Provided information:
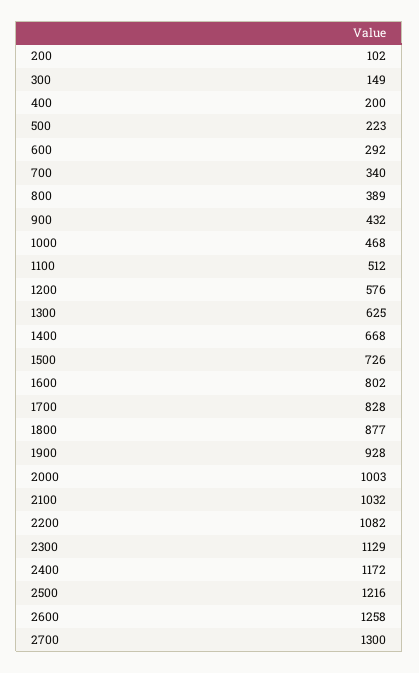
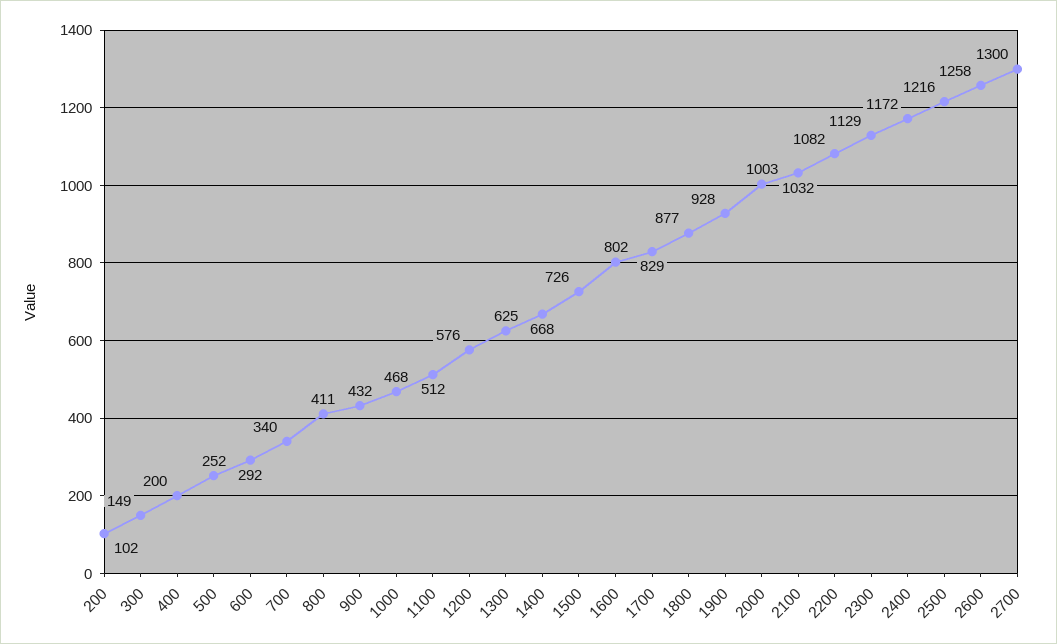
  {
    "200": 102,
    "300": 149,
    "400": 200,
-   "500": 223,
+   "500": 252,
    "600": 292,
    "700": 340,
-   "800": 389,
+   "800": 411,
    "900": 432,
    "1000": 468,
    "1100": 512,
    "1200": 576,
    "1300": 625,
    "1400": 668,
    "1500": 726,
    "1600": 802,
-   "1700": 828,
+   "1700": 829,
    "1800": 877,
    "1900": 928,
    "2000": 1003,
    "2100": 1032,
    "2200": 1082,
    "2300": 1129,
    "2400": 1172,
    "2500": 1216,
    "2600": 1258,
    "2700": 1300
  }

Exercise:
Reproduce each entry exactly as written, but leave out the images.

Response:
  {
    "200": 102,
    "300": 149,
    "400": 200,
-   "500": 223,
+   "500": 252,
    "600": 292,
    "700": 340,
-   "800": 389,
+   "800": 411,
    "900": 432,
    "1000": 468,
    "1100": 512,
    "1200": 576,
    "1300": 625,
    "1400": 668,
    "1500": 726,
    "1600": 802,
-   "1700": 828,
+   "1700": 829,
    "1800": 877,
    "1900": 928,
    "2000": 1003,
    "2100": 1032,
    "2200": 1082,
    "2300": 1129,
    "2400": 1172,
    "2500": 1216,
    "2600": 1258,
    "2700": 1300
  }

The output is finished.